> **Your objective**
Below are some records; each one is to be set down again exactly.

☆ ☆ ☆ ☆

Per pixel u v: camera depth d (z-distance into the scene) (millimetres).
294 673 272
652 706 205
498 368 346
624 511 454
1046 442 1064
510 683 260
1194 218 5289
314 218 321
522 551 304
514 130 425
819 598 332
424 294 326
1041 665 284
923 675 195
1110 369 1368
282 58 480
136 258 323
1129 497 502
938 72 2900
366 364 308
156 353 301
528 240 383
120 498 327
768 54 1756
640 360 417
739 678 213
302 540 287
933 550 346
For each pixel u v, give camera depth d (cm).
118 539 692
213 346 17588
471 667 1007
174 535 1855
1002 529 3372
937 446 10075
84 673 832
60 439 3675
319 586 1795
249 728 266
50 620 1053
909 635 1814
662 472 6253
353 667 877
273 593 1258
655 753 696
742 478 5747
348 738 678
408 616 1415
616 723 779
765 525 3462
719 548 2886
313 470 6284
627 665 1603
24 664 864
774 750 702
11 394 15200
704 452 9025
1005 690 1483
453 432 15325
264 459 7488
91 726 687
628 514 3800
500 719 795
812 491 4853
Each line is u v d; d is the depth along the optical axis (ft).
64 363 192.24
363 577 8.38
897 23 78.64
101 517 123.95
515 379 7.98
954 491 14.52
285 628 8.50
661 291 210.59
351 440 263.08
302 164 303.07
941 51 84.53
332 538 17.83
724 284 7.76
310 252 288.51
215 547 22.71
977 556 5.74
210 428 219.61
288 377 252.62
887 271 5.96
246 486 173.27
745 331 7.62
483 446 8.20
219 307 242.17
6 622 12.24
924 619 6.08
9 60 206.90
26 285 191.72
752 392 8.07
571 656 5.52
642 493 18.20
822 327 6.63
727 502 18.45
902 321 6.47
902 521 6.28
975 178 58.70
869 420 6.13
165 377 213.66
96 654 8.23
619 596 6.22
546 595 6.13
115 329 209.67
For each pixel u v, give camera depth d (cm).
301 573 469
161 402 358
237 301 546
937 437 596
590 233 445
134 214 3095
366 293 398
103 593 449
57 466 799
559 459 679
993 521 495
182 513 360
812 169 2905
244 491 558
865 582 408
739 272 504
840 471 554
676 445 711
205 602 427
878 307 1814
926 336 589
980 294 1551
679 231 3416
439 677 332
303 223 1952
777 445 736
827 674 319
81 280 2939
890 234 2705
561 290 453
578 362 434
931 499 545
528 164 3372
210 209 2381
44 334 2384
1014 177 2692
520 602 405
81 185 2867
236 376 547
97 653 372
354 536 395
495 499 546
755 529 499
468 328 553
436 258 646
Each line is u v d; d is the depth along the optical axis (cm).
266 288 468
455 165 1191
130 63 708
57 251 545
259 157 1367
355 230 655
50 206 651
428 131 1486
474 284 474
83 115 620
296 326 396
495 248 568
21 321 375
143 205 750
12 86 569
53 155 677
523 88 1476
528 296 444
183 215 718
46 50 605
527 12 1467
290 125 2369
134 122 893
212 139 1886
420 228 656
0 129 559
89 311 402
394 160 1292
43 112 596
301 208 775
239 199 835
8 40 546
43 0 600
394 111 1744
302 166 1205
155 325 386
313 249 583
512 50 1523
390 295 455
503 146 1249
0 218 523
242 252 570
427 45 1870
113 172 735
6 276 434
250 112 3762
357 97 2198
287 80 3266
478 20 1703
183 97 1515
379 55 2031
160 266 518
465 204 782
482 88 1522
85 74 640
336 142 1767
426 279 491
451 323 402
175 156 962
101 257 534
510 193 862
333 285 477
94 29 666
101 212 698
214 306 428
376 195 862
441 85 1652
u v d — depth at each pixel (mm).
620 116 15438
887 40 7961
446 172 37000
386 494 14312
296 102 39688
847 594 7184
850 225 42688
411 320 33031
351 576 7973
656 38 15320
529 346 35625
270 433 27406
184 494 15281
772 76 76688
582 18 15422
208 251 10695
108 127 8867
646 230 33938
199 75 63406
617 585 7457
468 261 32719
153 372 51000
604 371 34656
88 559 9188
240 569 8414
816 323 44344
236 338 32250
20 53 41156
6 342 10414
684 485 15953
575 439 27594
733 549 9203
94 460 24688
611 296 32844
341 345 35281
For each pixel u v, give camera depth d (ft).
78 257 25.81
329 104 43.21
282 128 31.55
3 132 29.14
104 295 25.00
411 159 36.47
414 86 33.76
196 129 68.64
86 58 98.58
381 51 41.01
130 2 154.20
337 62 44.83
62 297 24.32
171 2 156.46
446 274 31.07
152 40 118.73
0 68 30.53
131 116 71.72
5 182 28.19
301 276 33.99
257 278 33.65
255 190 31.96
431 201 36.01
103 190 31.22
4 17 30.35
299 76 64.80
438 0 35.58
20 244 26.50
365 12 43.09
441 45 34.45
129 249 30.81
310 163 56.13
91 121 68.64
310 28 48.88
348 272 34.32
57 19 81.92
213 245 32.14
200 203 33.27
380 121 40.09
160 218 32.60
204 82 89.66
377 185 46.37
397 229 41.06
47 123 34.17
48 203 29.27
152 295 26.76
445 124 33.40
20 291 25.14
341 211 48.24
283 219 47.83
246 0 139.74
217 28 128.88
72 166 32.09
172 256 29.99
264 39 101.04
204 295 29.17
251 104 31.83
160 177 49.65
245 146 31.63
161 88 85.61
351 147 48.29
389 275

☆ ☆ ☆ ☆

> **Expected answer**
Per pixel u v: camera depth d (z-distance into the scene) (millimetres).
294 673 272
652 706 205
498 368 346
624 511 454
1046 442 1064
510 683 260
1194 218 5289
314 218 321
522 551 304
514 130 425
819 598 332
424 294 326
1041 665 284
923 675 195
1110 369 1368
282 58 480
136 258 323
1129 497 502
938 72 2900
366 364 308
156 353 301
528 240 383
120 498 327
768 54 1756
640 360 417
739 678 213
302 540 287
933 550 346
For each pixel u v, give camera depth d (cm).
118 539 692
213 346 17588
471 667 1007
174 535 1855
1002 529 3372
937 446 10075
84 673 832
60 439 3675
319 586 1795
249 728 266
50 620 1053
909 635 1814
662 472 6253
353 667 877
273 593 1258
655 753 696
742 478 5747
348 738 678
408 616 1415
616 723 779
765 525 3462
719 548 2886
313 470 6284
627 665 1603
24 664 864
774 750 702
11 394 15200
704 452 9025
1005 690 1483
453 432 15325
264 459 7488
91 726 687
628 514 3800
500 719 795
812 491 4853
Each line is u v d; d is the depth along the optical axis (ft).
64 363 192.24
363 577 8.38
897 23 78.64
101 517 123.95
515 379 7.98
954 491 14.52
285 628 8.50
661 291 210.59
351 440 263.08
302 164 303.07
941 51 84.53
332 538 17.83
724 284 7.76
310 252 288.51
215 547 22.71
977 556 5.74
210 428 219.61
288 377 252.62
887 271 5.96
246 486 173.27
745 331 7.62
483 446 8.20
219 307 242.17
6 622 12.24
924 619 6.08
9 60 206.90
26 285 191.72
752 392 8.07
571 656 5.52
642 493 18.20
822 327 6.63
727 502 18.45
902 321 6.47
902 521 6.28
975 178 58.70
869 420 6.13
165 377 213.66
96 654 8.23
619 596 6.22
546 595 6.13
115 329 209.67
For each pixel u v, give camera depth d (cm).
301 573 469
161 402 358
237 301 546
937 437 596
590 233 445
134 214 3095
366 293 398
103 593 449
57 466 799
559 459 679
993 521 495
182 513 360
812 169 2905
244 491 558
865 582 408
739 272 504
840 471 554
676 445 711
205 602 427
878 307 1814
926 336 589
980 294 1551
679 231 3416
439 677 332
303 223 1952
777 445 736
827 674 319
81 280 2939
890 234 2705
561 290 453
578 362 434
931 499 545
528 164 3372
210 209 2381
44 334 2384
1014 177 2692
520 602 405
81 185 2867
236 376 547
97 653 372
354 536 395
495 499 546
755 529 499
468 328 553
436 258 646
Each line is u v d; d is the depth along the optical axis (cm).
266 288 468
455 165 1191
130 63 708
57 251 545
259 157 1367
355 230 655
50 206 651
428 131 1486
474 284 474
83 115 620
296 326 396
495 248 568
21 321 375
143 205 750
12 86 569
53 155 677
523 88 1476
528 296 444
183 215 718
46 50 605
527 12 1467
290 125 2369
134 122 893
212 139 1886
420 228 656
0 129 559
89 311 402
394 160 1292
43 112 596
301 208 775
239 199 835
8 40 546
43 0 600
394 111 1744
302 166 1205
155 325 386
313 249 583
512 50 1523
390 295 455
503 146 1249
0 218 523
242 252 570
427 45 1870
113 172 735
6 276 434
250 112 3762
357 97 2198
287 80 3266
478 20 1703
183 97 1515
379 55 2031
160 266 518
465 204 782
482 88 1522
85 74 640
336 142 1767
426 279 491
451 323 402
175 156 962
101 257 534
510 193 862
333 285 477
94 29 666
101 212 698
214 306 428
376 195 862
441 85 1652
u v d — depth at each pixel (mm).
620 116 15438
887 40 7961
446 172 37000
386 494 14312
296 102 39688
847 594 7184
850 225 42688
411 320 33031
351 576 7973
656 38 15320
529 346 35625
270 433 27406
184 494 15281
772 76 76688
582 18 15422
208 251 10695
108 127 8867
646 230 33938
199 75 63406
617 585 7457
468 261 32719
153 372 51000
604 371 34656
88 559 9188
240 569 8414
816 323 44344
236 338 32250
20 53 41156
6 342 10414
684 485 15953
575 439 27594
733 549 9203
94 460 24688
611 296 32844
341 345 35281
For each pixel u v, give camera depth d (ft).
78 257 25.81
329 104 43.21
282 128 31.55
3 132 29.14
104 295 25.00
411 159 36.47
414 86 33.76
196 129 68.64
86 58 98.58
381 51 41.01
130 2 154.20
337 62 44.83
62 297 24.32
171 2 156.46
446 274 31.07
152 40 118.73
0 68 30.53
131 116 71.72
5 182 28.19
301 276 33.99
257 278 33.65
255 190 31.96
431 201 36.01
103 190 31.22
4 17 30.35
299 76 64.80
438 0 35.58
20 244 26.50
365 12 43.09
441 45 34.45
129 249 30.81
310 163 56.13
91 121 68.64
310 28 48.88
348 272 34.32
57 19 81.92
213 245 32.14
200 203 33.27
380 121 40.09
160 218 32.60
204 82 89.66
377 185 46.37
397 229 41.06
47 123 34.17
48 203 29.27
152 295 26.76
445 124 33.40
20 291 25.14
341 211 48.24
283 219 47.83
246 0 139.74
217 28 128.88
72 166 32.09
172 256 29.99
264 39 101.04
204 295 29.17
251 104 31.83
160 177 49.65
245 146 31.63
161 88 85.61
351 147 48.29
389 275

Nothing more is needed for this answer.